→ **WORK INSTRUCTION**: Write out the data again in full, keeping every character the same.

*** Opening of RECORD EXCERPTS ***

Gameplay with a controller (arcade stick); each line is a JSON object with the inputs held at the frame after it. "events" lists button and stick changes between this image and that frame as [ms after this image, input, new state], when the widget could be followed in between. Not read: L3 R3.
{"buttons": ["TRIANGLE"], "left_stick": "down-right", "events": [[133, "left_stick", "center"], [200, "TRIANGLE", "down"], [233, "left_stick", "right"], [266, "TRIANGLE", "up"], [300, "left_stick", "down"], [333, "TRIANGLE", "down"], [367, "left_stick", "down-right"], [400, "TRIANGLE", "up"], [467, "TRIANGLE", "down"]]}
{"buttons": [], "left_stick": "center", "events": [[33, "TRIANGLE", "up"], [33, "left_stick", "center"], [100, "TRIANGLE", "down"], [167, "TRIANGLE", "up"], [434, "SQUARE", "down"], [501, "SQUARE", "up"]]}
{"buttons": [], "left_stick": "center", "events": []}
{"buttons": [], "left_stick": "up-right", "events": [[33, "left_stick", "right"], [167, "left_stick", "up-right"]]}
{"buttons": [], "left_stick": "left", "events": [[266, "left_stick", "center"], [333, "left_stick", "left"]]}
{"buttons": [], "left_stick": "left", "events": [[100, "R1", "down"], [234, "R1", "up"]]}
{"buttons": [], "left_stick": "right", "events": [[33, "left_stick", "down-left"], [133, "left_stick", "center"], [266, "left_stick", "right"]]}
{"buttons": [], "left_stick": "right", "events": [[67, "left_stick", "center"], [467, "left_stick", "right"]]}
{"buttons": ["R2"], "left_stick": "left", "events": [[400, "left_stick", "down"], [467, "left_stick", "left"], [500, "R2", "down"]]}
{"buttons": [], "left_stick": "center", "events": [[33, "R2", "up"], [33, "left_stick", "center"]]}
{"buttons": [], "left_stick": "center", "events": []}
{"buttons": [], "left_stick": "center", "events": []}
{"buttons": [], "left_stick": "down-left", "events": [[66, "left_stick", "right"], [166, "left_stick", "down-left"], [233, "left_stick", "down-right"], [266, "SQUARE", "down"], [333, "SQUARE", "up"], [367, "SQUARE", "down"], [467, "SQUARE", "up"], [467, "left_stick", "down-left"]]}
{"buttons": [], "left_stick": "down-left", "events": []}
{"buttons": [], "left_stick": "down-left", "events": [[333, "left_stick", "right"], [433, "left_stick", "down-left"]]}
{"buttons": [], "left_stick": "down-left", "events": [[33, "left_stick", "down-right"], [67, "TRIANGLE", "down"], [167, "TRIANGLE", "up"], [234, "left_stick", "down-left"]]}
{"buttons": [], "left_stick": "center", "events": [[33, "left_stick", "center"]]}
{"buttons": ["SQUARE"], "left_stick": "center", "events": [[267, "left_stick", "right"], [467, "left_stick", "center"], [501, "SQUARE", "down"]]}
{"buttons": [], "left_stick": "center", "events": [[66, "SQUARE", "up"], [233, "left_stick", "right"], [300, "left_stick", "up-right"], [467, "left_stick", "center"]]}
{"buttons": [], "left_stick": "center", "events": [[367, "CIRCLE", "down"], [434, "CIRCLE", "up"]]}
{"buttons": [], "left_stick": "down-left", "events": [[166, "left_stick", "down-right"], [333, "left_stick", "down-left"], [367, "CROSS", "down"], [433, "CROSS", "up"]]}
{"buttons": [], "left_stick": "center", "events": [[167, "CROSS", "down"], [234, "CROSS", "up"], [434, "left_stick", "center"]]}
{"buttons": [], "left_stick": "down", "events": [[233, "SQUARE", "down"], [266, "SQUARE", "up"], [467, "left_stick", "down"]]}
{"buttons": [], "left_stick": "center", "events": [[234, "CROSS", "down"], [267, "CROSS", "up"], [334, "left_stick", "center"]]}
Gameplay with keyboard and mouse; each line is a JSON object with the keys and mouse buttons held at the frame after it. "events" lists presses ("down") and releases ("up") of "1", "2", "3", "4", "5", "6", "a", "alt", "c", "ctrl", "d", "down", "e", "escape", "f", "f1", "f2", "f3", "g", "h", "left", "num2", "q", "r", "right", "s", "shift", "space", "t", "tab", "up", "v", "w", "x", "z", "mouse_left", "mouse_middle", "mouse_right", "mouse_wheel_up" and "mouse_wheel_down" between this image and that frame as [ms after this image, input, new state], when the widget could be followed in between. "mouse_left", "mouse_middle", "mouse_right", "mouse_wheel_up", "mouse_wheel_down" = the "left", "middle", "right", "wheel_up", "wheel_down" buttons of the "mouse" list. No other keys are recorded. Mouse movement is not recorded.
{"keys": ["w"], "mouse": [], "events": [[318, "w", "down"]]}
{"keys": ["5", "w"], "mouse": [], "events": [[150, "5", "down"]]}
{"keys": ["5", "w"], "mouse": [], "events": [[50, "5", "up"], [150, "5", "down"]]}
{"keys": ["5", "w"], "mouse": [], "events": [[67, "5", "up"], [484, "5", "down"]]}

*** Close of RECORD EXCERPTS ***

→ **SOLUTION TO THIS TASK**:
Gameplay with a controller (arcade stick); each line is a JSON object with the inputs held at the frame after it. "events" lists button and stick changes between this image and that frame as [ms after this image, input, new state], when the widget could be followed in between. Not read: L3 R3.
{"buttons": ["TRIANGLE"], "left_stick": "down-right", "events": [[133, "left_stick", "center"], [200, "TRIANGLE", "down"], [233, "left_stick", "right"], [266, "TRIANGLE", "up"], [300, "left_stick", "down"], [333, "TRIANGLE", "down"], [367, "left_stick", "down-right"], [400, "TRIANGLE", "up"], [467, "TRIANGLE", "down"]]}
{"buttons": [], "left_stick": "center", "events": [[33, "TRIANGLE", "up"], [33, "left_stick", "center"], [100, "TRIANGLE", "down"], [167, "TRIANGLE", "up"], [434, "SQUARE", "down"], [501, "SQUARE", "up"]]}
{"buttons": [], "left_stick": "center", "events": []}
{"buttons": [], "left_stick": "up-right", "events": [[33, "left_stick", "right"], [167, "left_stick", "up-right"]]}
{"buttons": [], "left_stick": "left", "events": [[266, "left_stick", "center"], [333, "left_stick", "left"]]}
{"buttons": [], "left_stick": "left", "events": [[100, "R1", "down"], [234, "R1", "up"]]}
{"buttons": [], "left_stick": "right", "events": [[33, "left_stick", "down-left"], [133, "left_stick", "center"], [266, "left_stick", "right"]]}
{"buttons": [], "left_stick": "right", "events": [[67, "left_stick", "center"], [467, "left_stick", "right"]]}
{"buttons": ["R2"], "left_stick": "left", "events": [[400, "left_stick", "down"], [467, "left_stick", "left"], [500, "R2", "down"]]}
{"buttons": [], "left_stick": "center", "events": [[33, "R2", "up"], [33, "left_stick", "center"]]}
{"buttons": [], "left_stick": "center", "events": []}
{"buttons": [], "left_stick": "center", "events": []}
{"buttons": [], "left_stick": "down-left", "events": [[66, "left_stick", "right"], [166, "left_stick", "down-left"], [233, "left_stick", "down-right"], [266, "SQUARE", "down"], [333, "SQUARE", "up"], [367, "SQUARE", "down"], [467, "SQUARE", "up"], [467, "left_stick", "down-left"]]}
{"buttons": [], "left_stick": "down-left", "events": []}
{"buttons": [], "left_stick": "down-left", "events": [[333, "left_stick", "right"], [433, "left_stick", "down-left"]]}
{"buttons": [], "left_stick": "down-left", "events": [[33, "left_stick", "down-right"], [67, "TRIANGLE", "down"], [167, "TRIANGLE", "up"], [234, "left_stick", "down-left"]]}
{"buttons": [], "left_stick": "center", "events": [[33, "left_stick", "center"]]}
{"buttons": ["SQUARE"], "left_stick": "center", "events": [[267, "left_stick", "right"], [467, "left_stick", "center"], [501, "SQUARE", "down"]]}
{"buttons": [], "left_stick": "center", "events": [[66, "SQUARE", "up"], [233, "left_stick", "right"], [300, "left_stick", "up-right"], [467, "left_stick", "center"]]}
{"buttons": [], "left_stick": "center", "events": [[367, "CIRCLE", "down"], [434, "CIRCLE", "up"]]}
{"buttons": [], "left_stick": "down-left", "events": [[166, "left_stick", "down-right"], [333, "left_stick", "down-left"], [367, "CROSS", "down"], [433, "CROSS", "up"]]}
{"buttons": [], "left_stick": "center", "events": [[167, "CROSS", "down"], [234, "CROSS", "up"], [434, "left_stick", "center"]]}
{"buttons": [], "left_stick": "down", "events": [[233, "SQUARE", "down"], [266, "SQUARE", "up"], [467, "left_stick", "down"]]}
{"buttons": [], "left_stick": "center", "events": [[234, "CROSS", "down"], [267, "CROSS", "up"], [334, "left_stick", "center"]]}
Gameplay with keyboard and mouse; each line is a JSON object with the keys and mouse buttons held at the frame after it. "events" lists presses ("down") and releases ("up") of "1", "2", "3", "4", "5", "6", "a", "alt", "c", "ctrl", "d", "down", "e", "escape", "f", "f1", "f2", "f3", "g", "h", "left", "num2", "q", "r", "right", "s", "shift", "space", "t", "tab", "up", "v", "w", "x", "z", "mouse_left", "mouse_middle", "mouse_right", "mouse_wheel_up" and "mouse_wheel_down" between this image and that frame as [ms after this image, input, new state], when the widget could be followed in between. "mouse_left", "mouse_middle", "mouse_right", "mouse_wheel_up", "mouse_wheel_down" = the "left", "middle", "right", "wheel_up", "wheel_down" buttons of the "mouse" list. No other keys are recorded. Mouse movement is not recorded.
{"keys": ["w"], "mouse": [], "events": [[318, "w", "down"]]}
{"keys": ["5", "w"], "mouse": [], "events": [[150, "5", "down"]]}
{"keys": ["5", "w"], "mouse": [], "events": [[50, "5", "up"], [150, "5", "down"]]}
{"keys": ["5", "w"], "mouse": [], "events": [[67, "5", "up"], [484, "5", "down"]]}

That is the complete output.